• PROBLEM DETAILS: Of all the entries below, only the lines from the one with "Identify the document elements. Format: label [x1, y1, x2, y2]." up to and including the one with "Rendered at 1626 by 1125 pixels." are to be duplicated exactly.

===

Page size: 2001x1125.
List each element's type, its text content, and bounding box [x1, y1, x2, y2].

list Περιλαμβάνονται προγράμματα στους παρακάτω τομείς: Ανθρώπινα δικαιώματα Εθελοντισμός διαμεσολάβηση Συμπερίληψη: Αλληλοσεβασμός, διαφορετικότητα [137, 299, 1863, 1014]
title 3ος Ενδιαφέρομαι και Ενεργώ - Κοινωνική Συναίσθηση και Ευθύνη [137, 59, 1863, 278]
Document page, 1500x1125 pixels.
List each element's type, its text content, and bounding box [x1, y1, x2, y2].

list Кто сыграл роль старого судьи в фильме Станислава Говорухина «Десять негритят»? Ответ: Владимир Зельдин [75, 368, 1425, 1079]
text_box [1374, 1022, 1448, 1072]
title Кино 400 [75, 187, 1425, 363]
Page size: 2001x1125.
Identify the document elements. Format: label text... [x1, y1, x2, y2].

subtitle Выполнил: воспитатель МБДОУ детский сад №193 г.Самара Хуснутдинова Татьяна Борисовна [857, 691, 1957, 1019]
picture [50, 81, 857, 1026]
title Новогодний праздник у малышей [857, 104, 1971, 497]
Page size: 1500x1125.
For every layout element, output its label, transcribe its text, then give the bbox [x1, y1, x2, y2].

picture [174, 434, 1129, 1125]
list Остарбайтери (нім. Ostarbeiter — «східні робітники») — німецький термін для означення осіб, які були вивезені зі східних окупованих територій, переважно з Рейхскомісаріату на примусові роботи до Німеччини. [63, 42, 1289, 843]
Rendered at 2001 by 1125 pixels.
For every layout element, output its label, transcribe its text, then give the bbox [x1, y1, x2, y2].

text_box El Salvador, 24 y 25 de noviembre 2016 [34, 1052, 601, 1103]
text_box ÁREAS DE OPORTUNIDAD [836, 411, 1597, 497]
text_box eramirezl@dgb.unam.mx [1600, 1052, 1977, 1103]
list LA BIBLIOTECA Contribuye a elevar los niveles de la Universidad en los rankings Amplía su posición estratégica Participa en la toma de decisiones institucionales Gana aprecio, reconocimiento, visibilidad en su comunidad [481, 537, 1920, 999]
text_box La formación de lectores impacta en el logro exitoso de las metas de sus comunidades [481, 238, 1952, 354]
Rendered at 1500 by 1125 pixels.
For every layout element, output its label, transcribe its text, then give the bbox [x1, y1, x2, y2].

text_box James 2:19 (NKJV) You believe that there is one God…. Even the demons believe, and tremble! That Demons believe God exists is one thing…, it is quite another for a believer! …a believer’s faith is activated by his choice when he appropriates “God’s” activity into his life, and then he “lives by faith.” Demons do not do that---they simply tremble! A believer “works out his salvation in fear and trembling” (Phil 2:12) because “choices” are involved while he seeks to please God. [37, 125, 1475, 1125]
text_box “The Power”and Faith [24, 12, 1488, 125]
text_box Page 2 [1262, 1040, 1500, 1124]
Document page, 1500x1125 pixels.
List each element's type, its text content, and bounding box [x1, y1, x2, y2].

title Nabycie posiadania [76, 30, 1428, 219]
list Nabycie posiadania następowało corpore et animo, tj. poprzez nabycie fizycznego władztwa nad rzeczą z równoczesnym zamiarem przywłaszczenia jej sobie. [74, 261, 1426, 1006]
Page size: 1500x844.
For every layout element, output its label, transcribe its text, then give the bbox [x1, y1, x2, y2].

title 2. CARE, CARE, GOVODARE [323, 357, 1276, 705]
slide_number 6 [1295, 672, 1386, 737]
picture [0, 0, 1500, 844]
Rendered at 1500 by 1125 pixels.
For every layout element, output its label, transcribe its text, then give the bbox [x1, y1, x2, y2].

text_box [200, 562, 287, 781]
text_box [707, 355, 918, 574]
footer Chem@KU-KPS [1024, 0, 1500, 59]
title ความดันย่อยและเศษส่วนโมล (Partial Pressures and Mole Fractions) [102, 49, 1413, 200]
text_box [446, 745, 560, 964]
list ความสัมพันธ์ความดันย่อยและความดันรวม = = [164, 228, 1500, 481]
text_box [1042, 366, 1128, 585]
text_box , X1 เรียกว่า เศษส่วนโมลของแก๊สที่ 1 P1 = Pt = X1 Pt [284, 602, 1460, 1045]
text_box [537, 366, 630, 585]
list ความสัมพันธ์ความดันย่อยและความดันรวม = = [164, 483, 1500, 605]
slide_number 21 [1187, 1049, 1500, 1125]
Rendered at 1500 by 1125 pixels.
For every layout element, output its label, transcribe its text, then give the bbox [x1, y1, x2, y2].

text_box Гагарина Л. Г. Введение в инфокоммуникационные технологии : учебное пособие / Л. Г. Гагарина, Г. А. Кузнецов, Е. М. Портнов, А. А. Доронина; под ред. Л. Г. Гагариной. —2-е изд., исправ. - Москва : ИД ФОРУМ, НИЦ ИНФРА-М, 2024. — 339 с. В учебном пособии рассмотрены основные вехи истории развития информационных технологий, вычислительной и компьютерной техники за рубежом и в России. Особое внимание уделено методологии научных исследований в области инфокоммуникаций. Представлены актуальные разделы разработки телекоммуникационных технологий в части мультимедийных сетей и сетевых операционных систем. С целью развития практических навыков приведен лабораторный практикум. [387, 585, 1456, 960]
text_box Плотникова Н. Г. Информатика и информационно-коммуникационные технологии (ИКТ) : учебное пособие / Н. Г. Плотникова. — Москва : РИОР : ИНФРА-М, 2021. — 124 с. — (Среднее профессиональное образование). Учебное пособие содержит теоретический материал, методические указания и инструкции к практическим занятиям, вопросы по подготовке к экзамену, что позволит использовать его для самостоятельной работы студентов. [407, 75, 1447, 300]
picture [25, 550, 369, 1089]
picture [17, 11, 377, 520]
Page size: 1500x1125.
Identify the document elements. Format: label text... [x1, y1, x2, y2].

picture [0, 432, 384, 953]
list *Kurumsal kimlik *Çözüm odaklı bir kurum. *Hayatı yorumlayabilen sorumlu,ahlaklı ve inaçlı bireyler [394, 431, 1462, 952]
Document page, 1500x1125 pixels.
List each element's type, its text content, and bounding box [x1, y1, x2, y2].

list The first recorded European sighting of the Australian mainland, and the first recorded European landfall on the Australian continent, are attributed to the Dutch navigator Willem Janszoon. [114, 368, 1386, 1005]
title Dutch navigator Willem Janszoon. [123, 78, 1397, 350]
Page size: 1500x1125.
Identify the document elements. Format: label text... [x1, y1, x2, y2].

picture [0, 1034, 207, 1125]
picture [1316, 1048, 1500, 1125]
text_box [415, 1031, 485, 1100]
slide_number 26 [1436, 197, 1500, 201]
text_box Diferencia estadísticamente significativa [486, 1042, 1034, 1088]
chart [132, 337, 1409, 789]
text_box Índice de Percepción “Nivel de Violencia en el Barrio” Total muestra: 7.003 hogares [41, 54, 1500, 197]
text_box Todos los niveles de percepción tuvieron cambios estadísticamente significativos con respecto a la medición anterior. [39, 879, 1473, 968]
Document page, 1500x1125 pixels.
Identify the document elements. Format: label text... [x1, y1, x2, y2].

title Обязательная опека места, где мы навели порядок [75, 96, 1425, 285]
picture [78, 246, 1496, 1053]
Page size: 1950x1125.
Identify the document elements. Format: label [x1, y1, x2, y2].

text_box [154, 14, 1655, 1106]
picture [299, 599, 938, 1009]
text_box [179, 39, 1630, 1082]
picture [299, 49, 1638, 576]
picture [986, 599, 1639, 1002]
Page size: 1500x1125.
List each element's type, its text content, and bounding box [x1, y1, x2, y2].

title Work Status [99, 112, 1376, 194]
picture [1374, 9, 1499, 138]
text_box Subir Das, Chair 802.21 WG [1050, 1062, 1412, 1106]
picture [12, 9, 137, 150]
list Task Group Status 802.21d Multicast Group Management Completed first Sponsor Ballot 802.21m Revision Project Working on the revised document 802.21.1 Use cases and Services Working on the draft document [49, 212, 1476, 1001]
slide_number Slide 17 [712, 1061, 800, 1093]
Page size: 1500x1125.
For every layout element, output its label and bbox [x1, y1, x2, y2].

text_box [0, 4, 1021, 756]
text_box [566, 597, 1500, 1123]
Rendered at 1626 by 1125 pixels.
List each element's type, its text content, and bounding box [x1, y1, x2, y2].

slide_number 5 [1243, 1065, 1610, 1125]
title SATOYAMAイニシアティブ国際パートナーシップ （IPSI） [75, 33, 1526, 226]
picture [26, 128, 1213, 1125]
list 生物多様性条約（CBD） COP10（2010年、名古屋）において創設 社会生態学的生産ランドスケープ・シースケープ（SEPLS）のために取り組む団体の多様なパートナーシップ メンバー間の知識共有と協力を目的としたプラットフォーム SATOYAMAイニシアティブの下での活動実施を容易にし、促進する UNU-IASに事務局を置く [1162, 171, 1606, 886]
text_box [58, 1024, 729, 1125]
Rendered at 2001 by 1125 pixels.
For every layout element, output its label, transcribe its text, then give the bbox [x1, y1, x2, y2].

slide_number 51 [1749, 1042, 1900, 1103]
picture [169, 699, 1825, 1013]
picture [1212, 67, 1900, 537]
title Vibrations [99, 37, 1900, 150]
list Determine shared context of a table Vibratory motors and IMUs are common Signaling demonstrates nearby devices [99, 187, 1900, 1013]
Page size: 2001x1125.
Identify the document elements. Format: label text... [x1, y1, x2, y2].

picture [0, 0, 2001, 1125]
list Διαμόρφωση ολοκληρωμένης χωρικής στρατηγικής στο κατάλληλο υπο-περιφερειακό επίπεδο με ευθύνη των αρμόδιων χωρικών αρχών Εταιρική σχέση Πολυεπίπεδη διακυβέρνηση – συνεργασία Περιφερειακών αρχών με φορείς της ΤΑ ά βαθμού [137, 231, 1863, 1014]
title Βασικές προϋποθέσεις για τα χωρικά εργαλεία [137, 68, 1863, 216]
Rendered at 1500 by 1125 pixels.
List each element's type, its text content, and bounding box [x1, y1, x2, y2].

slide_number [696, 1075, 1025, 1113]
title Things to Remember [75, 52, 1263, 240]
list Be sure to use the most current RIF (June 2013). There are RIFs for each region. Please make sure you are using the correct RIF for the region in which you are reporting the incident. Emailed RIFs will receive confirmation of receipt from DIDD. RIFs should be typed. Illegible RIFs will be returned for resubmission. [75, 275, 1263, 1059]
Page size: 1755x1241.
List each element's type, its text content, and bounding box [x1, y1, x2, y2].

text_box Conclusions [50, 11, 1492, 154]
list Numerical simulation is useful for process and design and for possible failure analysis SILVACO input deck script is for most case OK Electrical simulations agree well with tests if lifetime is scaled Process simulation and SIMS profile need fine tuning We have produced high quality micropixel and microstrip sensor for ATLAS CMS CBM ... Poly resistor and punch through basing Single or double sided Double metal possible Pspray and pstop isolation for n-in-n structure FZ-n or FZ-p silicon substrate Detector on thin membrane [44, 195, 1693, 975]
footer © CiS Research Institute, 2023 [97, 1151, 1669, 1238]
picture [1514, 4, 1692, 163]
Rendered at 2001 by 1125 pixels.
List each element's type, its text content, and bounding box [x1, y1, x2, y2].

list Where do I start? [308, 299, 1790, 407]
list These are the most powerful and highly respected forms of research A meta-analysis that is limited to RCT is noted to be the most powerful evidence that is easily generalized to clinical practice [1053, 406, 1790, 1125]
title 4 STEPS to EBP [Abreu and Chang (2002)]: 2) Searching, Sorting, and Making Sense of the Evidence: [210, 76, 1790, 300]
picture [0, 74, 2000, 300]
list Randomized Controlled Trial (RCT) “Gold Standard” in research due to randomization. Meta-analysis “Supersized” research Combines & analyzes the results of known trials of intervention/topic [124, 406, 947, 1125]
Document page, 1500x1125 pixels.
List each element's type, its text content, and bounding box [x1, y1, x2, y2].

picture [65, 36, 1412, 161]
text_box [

===

• WRITTEN ANSWER:
Identify the document elements. Format: label [x1, y1, x2, y2].

text_box [154, 14, 1655, 1106]
picture [299, 599, 938, 1009]
text_box [179, 39, 1630, 1082]
picture [299, 49, 1638, 576]
picture [986, 599, 1639, 1002]
Page size: 1500x1125.
List each element's type, its text content, and bounding box [x1, y1, x2, y2].

title Work Status [99, 112, 1376, 194]
picture [1374, 9, 1499, 138]
text_box Subir Das, Chair 802.21 WG [1050, 1062, 1412, 1106]
picture [12, 9, 137, 150]
list Task Group Status 802.21d Multicast Group Management Completed first Sponsor Ballot 802.21m Revision Project Working on the revised document 802.21.1 Use cases and Services Working on the draft document [49, 212, 1476, 1001]
slide_number Slide 17 [712, 1061, 800, 1093]
Page size: 1500x1125.
For every layout element, output its label and bbox [x1, y1, x2, y2].

text_box [0, 4, 1021, 756]
text_box [566, 597, 1500, 1123]
Rendered at 1626 by 1125 pixels.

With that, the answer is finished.